Complete the following:
a - Rewrite the blog post on T-shirt design options between "CafePress - This" and "around the garage.", inclusive, with "basement" in place of "garage".
b - Write the next part of the blog post on T-shirt design options, picking up right after its last sentence.
Start of Given passage
Friday, May 13, 2011

Researching T-Shirt Design Options

I've spent the better part of this week researching T-shirt design options as it pertains to the best route to go in actually creating the products. I have looked at screen printing machines, heat presses with transfers, heat presses with ink jet transfers, and the POD (Print On Demand) options like CafePress, Zazzle, etc. There are some interesting pros and cons to each of these. Unless you are pretty seasoned at what you do the screen printing is not the best option for new comers. The heat press and plastisol transfers are a great option if you want to control more aspects of your delivery and sales options. With CafePress you have no access to your customers information so a follow up sale initiated by you is impossible. Here are a few comparisons for those of you trying to decide the best route.

CafePress - This is the method I have used for my company successfully for the past three years. CafePress has come a long way in their presentation and offerings. They use DTG (Direct To Garment) printer on their shirts and every shirt I have bought from them has been top quality.

Pros
1. Low start up cost - You can open a CafePress Premium Store for $60.00.
2. Payment Processing - CafePress handles payment processing for you, no merchant account needed.
3. Shipping - As with the payment processing shipping is done by CafePress. No Cardboard laying around the garage.
4. Traffic - CafePress gets lots of traffic. This doesn't translate in to traffic at your particular storefront, but it does put people on the system to find your design in searches.
5. Freedom - You can put any style design up as long as you don't trademark infringe or put up something that gets filtered for content. I've put up some graphic wording and passed muster so it's not strict by a long shot.
6. Flexibility - Don't like your dark themed store as much as you did the first day? No worries, just select another template or plug in your own HTML to design the storefront of your dreams. It's hard to imagine changing an entire website could be that easy.
End of Given passage
Start of Source information
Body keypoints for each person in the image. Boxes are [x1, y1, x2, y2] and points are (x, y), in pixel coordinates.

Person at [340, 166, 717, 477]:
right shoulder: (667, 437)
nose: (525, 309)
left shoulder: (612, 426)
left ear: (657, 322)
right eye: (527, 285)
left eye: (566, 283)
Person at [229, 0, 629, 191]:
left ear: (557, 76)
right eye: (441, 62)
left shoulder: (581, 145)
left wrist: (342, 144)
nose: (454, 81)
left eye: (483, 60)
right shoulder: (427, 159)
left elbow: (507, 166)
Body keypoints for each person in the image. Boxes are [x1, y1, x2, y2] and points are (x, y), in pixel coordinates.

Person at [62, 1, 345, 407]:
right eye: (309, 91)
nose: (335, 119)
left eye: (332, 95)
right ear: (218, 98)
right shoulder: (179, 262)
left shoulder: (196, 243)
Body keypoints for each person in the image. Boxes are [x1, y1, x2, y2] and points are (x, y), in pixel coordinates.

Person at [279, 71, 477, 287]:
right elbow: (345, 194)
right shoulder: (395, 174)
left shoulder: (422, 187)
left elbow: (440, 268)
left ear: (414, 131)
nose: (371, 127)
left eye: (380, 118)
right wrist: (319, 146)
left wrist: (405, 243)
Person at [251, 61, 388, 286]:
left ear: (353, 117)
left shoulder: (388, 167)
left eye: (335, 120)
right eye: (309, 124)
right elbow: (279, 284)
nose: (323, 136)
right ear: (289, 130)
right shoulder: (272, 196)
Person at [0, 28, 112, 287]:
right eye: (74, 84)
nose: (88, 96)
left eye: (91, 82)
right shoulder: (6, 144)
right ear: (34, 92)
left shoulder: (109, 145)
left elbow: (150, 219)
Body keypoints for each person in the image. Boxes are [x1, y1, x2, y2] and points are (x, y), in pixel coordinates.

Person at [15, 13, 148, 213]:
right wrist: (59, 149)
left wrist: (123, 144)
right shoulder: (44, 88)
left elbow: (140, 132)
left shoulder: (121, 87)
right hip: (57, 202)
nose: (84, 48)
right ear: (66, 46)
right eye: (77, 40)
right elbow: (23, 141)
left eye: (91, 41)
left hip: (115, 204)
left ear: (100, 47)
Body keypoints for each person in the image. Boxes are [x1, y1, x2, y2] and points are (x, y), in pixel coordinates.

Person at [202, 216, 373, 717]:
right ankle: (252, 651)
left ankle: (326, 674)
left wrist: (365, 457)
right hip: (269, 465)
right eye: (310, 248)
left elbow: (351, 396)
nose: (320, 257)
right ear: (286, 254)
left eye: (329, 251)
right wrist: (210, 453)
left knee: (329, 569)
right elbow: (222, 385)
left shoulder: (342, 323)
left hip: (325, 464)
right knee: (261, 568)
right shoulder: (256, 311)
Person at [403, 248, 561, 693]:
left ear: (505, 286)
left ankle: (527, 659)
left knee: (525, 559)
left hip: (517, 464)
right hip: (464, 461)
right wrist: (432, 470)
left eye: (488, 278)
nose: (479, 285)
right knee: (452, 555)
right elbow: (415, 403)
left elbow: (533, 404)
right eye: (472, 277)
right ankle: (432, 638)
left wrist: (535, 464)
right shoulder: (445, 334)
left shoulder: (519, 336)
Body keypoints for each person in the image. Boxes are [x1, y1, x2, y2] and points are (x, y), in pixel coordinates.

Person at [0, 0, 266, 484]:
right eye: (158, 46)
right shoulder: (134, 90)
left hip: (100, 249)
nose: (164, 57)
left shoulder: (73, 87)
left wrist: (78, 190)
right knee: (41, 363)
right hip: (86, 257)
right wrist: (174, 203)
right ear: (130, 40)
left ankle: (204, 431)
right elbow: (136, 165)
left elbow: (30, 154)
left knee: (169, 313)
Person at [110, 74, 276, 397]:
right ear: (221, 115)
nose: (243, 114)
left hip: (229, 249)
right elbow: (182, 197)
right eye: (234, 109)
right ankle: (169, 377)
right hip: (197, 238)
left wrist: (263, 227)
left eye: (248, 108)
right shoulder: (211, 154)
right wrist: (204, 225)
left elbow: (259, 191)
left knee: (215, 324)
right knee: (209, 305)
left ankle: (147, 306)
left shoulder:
End of Source information
Exercise answers:
a -
CafePress - This is the method I have used for my company successfully for the past three years. CafePress has come a long way in their presentation and offerings. They use DTG (Direct To Garment) printer on their shirts and every shirt I have bought from them has been top quality.

Pros
1. Low start up cost - You can open a CafePress Premium Store for $60.00.
2. Payment Processing - CafePress handles payment processing for you, no merchant account needed.
3. Shipping - As with the payment processing shipping is done by CafePress. No Cardboard laying around the basement.

b -
Cons
1. Pricing - Ok, so I've heard complaints from other shopkeepers about the products having to be priced above market value to make any money. A t-shirt for $23.00 seems high, but people are still buying them! I've sold t-shirts for $25.00.
2. Commission changes - CafePress changed the structure of how much you get paid for items bought that you designed thru the marketplace. Meaning if someone buys your design while searching all the stores in the marketplace you just made $2.00. Tough to get rich at $2.00 a pop.
3. Amateur designers - This covers a couple of different points. First you have CafePress putting the option out there on their front page for anyone to design their very own t-shirt. This doesn't concern me a whole bunch because most people won't design a good looking one or know exactly what they want. The second point is amateur designers who put up cheap knockoffs of other sites t-shirt designs. Don't do this! I wish I had a nickel for every shirt in the marketplace that had the phrase "I'd rather be snorting cocaine off a hookers ass!" Stealing designs is cheap, stupid, and infringing upon the original designers copyright. Have all original material in your shop, it's more professional and you'll get customers.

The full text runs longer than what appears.